→ Request
Whenever a line below includes the word "Mensual", copy that line.

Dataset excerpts
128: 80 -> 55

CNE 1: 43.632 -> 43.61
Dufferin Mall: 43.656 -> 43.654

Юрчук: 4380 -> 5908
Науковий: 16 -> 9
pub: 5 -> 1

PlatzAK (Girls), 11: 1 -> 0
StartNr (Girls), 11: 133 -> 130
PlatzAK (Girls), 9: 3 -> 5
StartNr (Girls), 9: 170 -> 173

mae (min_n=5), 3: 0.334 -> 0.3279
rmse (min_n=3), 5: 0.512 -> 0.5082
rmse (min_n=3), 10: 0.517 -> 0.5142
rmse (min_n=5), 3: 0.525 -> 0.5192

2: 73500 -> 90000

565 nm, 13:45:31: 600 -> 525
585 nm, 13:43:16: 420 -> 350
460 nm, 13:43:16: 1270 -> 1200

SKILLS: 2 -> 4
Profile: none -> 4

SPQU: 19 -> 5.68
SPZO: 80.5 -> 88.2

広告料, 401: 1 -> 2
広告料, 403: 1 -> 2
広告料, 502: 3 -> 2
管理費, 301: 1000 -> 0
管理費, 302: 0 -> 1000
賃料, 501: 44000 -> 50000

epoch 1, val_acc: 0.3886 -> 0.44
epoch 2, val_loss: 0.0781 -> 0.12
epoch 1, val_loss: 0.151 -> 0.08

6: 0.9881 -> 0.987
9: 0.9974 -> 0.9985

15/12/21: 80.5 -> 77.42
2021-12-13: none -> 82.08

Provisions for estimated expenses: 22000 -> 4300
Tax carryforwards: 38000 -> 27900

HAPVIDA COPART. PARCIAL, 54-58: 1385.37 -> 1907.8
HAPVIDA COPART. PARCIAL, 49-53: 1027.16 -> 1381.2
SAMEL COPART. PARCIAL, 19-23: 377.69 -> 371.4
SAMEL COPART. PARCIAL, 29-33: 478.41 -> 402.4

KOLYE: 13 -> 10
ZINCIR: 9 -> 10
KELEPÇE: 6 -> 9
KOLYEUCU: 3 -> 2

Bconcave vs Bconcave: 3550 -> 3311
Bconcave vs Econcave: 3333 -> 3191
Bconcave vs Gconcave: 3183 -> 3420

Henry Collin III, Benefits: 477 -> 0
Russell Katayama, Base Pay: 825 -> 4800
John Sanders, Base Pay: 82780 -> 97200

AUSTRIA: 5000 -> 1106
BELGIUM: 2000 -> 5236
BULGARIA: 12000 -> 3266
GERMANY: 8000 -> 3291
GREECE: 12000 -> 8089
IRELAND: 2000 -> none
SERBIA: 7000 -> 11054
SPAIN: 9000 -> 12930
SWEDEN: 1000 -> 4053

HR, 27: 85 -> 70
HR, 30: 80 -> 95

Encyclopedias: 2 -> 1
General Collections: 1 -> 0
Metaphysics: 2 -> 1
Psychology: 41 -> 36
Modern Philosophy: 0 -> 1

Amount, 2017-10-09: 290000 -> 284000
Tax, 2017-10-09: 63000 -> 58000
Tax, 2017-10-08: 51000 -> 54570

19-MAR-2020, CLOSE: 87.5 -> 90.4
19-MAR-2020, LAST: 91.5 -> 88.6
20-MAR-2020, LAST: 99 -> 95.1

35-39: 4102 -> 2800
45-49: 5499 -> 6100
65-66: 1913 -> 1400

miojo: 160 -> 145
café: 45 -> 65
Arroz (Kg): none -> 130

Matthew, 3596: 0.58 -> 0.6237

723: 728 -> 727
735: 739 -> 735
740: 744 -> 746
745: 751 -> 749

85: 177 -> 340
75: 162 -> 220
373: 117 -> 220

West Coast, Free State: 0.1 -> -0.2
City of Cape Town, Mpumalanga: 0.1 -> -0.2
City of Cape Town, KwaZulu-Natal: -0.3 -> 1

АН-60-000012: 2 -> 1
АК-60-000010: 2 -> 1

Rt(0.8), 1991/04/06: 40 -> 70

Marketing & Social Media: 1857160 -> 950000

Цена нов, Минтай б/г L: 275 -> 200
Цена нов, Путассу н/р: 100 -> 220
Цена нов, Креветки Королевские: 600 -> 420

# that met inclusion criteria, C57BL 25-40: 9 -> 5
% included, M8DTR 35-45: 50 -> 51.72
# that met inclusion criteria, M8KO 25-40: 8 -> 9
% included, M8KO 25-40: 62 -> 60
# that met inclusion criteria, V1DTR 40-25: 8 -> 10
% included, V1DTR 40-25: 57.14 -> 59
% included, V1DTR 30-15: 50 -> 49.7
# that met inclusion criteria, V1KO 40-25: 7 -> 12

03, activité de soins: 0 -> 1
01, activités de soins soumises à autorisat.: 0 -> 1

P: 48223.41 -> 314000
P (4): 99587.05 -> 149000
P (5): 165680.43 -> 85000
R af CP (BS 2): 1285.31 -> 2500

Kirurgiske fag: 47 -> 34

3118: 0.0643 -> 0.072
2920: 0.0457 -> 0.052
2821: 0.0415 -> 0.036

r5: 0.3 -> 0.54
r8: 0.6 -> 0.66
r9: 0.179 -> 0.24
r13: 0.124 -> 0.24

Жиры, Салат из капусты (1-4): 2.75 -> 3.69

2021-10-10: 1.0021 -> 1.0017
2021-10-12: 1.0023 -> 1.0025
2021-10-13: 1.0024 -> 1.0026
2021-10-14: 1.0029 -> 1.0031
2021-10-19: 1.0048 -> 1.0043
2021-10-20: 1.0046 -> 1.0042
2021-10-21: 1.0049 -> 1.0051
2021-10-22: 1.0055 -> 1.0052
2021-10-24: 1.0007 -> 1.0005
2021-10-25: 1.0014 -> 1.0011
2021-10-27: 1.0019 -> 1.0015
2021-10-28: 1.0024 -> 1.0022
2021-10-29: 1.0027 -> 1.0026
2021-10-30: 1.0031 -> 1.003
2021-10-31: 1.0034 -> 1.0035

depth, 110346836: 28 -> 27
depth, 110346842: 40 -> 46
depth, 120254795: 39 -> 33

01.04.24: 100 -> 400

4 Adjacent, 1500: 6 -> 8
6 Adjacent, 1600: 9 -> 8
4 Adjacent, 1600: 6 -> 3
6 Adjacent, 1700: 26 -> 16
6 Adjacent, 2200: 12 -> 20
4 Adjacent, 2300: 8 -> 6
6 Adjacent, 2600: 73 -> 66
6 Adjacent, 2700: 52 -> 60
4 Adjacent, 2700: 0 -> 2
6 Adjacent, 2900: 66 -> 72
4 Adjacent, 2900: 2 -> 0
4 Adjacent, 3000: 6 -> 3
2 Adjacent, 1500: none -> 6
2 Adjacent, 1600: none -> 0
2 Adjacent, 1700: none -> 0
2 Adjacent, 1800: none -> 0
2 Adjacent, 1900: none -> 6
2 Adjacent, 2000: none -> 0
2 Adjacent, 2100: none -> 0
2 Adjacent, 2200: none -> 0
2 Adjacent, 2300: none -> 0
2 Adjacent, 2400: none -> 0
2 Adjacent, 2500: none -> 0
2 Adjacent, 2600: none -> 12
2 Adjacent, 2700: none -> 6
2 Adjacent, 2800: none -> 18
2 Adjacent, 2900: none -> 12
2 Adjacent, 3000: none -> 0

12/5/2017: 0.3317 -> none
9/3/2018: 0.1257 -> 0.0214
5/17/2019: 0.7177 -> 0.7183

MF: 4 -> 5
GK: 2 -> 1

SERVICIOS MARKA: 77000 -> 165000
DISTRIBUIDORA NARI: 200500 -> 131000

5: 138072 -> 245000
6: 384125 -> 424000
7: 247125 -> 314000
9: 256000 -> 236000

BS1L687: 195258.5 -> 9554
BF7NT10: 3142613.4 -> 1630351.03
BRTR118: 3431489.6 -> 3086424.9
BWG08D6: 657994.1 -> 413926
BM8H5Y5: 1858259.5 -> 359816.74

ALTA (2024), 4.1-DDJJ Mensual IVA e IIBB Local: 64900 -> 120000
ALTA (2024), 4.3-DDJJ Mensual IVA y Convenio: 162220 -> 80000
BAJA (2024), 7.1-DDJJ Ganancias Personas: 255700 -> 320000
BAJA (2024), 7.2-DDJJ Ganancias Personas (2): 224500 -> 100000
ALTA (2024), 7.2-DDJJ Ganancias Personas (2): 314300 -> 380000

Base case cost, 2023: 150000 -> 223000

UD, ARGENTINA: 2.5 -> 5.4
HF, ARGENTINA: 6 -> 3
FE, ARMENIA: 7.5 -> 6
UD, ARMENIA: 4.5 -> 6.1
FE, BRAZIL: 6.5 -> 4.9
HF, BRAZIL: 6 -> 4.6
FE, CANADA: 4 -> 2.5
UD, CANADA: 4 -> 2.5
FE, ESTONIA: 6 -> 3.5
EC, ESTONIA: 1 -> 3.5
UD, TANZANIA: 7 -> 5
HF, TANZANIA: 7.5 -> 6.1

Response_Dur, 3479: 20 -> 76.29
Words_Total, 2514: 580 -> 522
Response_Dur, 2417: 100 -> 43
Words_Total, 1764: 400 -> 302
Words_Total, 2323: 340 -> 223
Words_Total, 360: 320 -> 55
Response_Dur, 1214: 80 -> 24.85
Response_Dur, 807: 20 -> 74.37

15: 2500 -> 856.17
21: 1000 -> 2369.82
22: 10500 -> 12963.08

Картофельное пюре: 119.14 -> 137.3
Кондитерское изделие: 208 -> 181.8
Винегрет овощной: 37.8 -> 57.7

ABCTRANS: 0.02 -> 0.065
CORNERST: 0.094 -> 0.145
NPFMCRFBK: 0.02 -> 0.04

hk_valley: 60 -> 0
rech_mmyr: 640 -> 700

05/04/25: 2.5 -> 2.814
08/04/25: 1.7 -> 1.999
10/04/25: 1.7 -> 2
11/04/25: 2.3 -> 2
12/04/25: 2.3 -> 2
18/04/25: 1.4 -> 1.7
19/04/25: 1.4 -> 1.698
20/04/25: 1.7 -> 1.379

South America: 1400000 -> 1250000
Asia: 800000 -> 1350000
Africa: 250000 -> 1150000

→ Task solution
ALTA (2024), 4.1-DDJJ Mensual IVA e IIBB Local: 64900 -> 120000
ALTA (2024), 4.3-DDJJ Mensual IVA y Convenio: 162220 -> 80000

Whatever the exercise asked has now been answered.